Die Wissenschaftler, die Lewitscharoff aufbietet, würden bei dem, was dieses Buch versucht, wohl von einem intertextuellen Spiel sprechen. Leider liest es sich über weite Strecken so trocken wie ein Kongressbericht, auch wenn die Autorin ihren Erzähler mit einer hochgetunten Sprache ausstaffiert, die zwischen abgestandener Pennäler-Flottheit und prätentiösen Altertümeleien aber eben nicht funkelt, sondern eher wie billiges Talmi gleißt. Auf jeder dritten Seite ein „hochmögend“ im munteren Kontrapunkt mit so aufgekratzt verschmockten Wendungen wie „ein Gläschen intus“ oder „Eigenbraus“ im Ohr haben. „Schwatzschwatz, ich rede hier so betulich vor mich hin, ein bisschen wie ein Provinzreporter, der ins Schwafeln kommt“, heißt es einmal, dem möchte man nicht widersprechen. Und natürlich darf auch hier ein Symboltier nicht fehlen, wie es sich durch alle Romane Lewitscharoffs trollt, diesmal ein niedlicher Terrier, der permanent „Heiterkeitserfolge“ erntet. Schwatzschwatz, das ist entschieden zu wenig, die enorme Unwucht zwischen der dürftigen Rahmenhandlung, dem müde fantastischen Pfingstwunder-Manöver, und dem eigentlichen Inhalt, Dantes Werk in Geschichte und Gegenwart, auszubalancieren.

Das nämlich ist das eigentliche Wunder dieses rätselhaft verunglückten Buches: dass alles ausbleibt, was es retten könnte. Für den Leser freilich ein blaues Wunder. Zunehmend fassungslos verfolgt man der Verwandlung eines Romans in ein Referat, das in etwa den frei schwadronierten Stand der Dante-Forschung wiedergibt. Nichts, was sich nicht auch in einer gut kommentierten Werk-Ausgabe wiederfände.
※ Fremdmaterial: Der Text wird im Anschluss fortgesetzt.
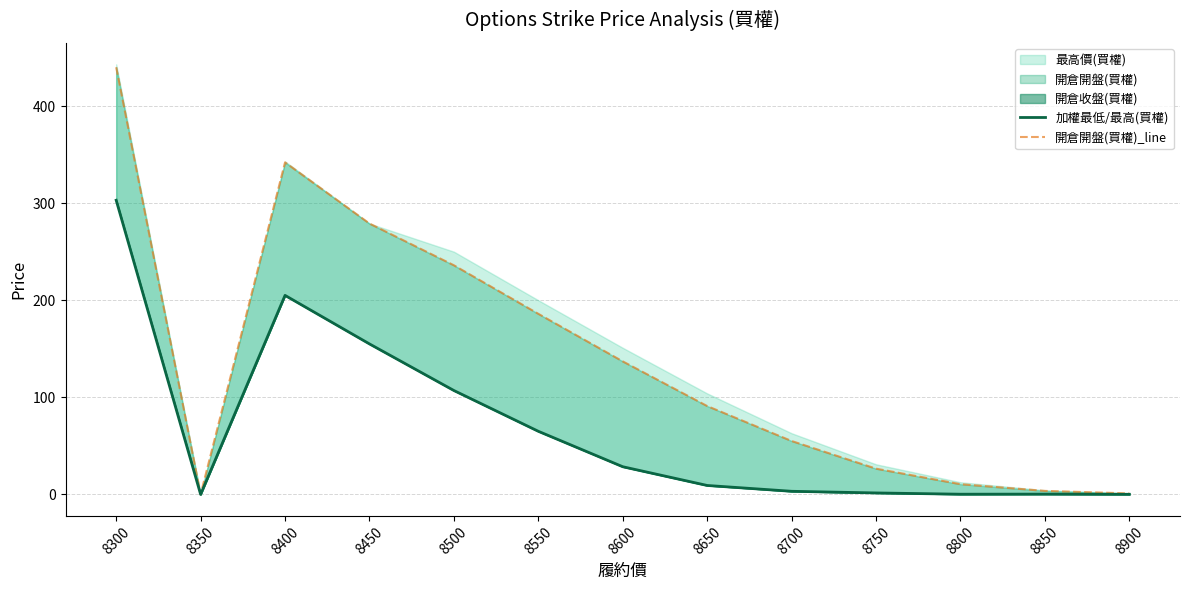

In 加權最低/最高(買權), how many points are higher than both neighbors (excluding endpoints)?

2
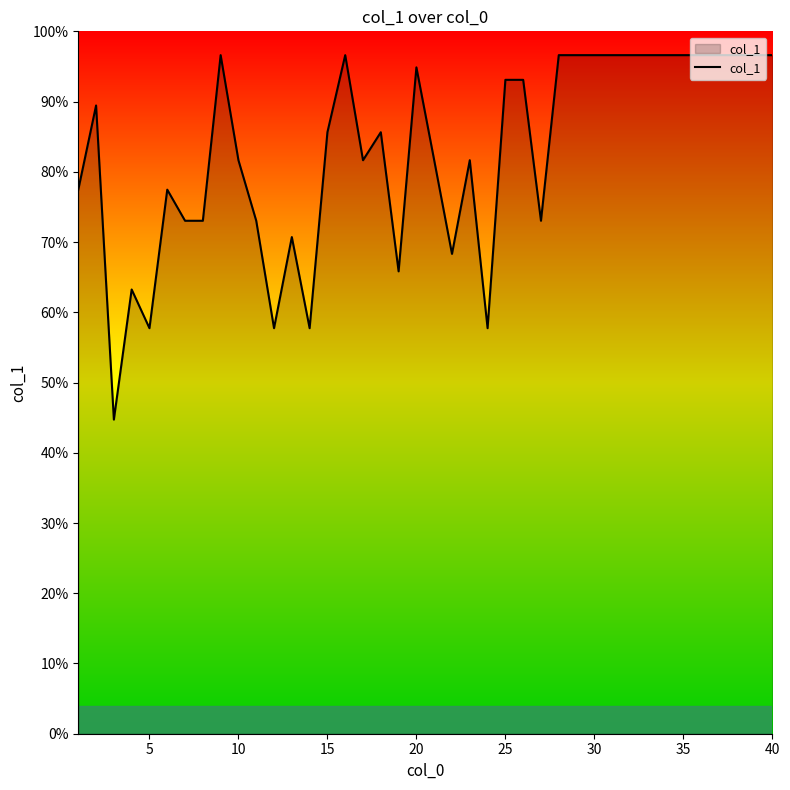

What is the maximum value shown in the chart?

96.6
Dafür viele halbgare Gedankensplitter, die der Autorin bei ihrer fleißigen Lektüre zugefallen sein mögen: wenn sie sich genüsslich ausmalt, wo die Nazi-Schlächter in der Hölle einzuquartieren wären, wenn sie zeitgenössische Parallelen zieht, oder sub specie aeternitatis darüber sinniert, was bleibt und jede Wette eingeht, „dass die lächerlichen Blasebalgobjekte von Jeff Koons schon bald auf die Mülldeponien wandern, während sich die goldrauschende Verkündigung von Fra Angelico noch etliche hundert Jahre wird halten können.“ Stoff für Reden, Vorträge, Essays, nichts, was einem die Flämmchen pfingstlicher Erleuchtung aufsetzen würde.

Hinter Pappkameraden knistert das Papier

Das aber scheint das pädagogische Ziel der Autorin gewesen zu sein: Das Stimmengewirr zu lichten, gewissermaßen eine indirekte Übersetzung von Dantes sperrigem Werks zu liefern. Doch die 33 Experten, die sie dafür aufbietet, sind ein ästhetisches Himmelfahrtskommando. In drei mal 33 Gesänge und einen Prolog hat Dante seine Jenseitswelten eingeteilt. Die 33 Gelehrtenporträts, die der 34. im Bunde, Lewitscharoffs Erzähler, abklappert, würden selbst dann jeden dramaturgischen Rahmen sprengen, wenn sie weniger schießbudenartig aufgepeppt worden wären. Es sind Pappkameraden – auch wenn sich unter ihnen real existierende Exemplare finden, knistert hinter ihren bunten Physiognomien graues Papier.

Hin und wieder blitzen echte Bilder durch den trüben Bildungsdunst des Romans. Mit realen Erfahrungen hat Lewitscharoff ihren Protagonisten belehnt: Erinnerungen an eine bescheidene Dreizimmerwohnung in Stuttgart-Sillenbuch, an eine beengte Kindheitswelt. Einst hat die Autorin dieser Herkunfts-Hölle beglückende Romane abgerungen. Schmerzlich denkt man nun daran zurück. Um mit Dante zu reden: „Nessun maggior dolore // che ricordarsi del tempo felice // ne la miseria“ – kein größerer Schmerz, als sich im Unglück an glückliche Zeiten zu erinnern.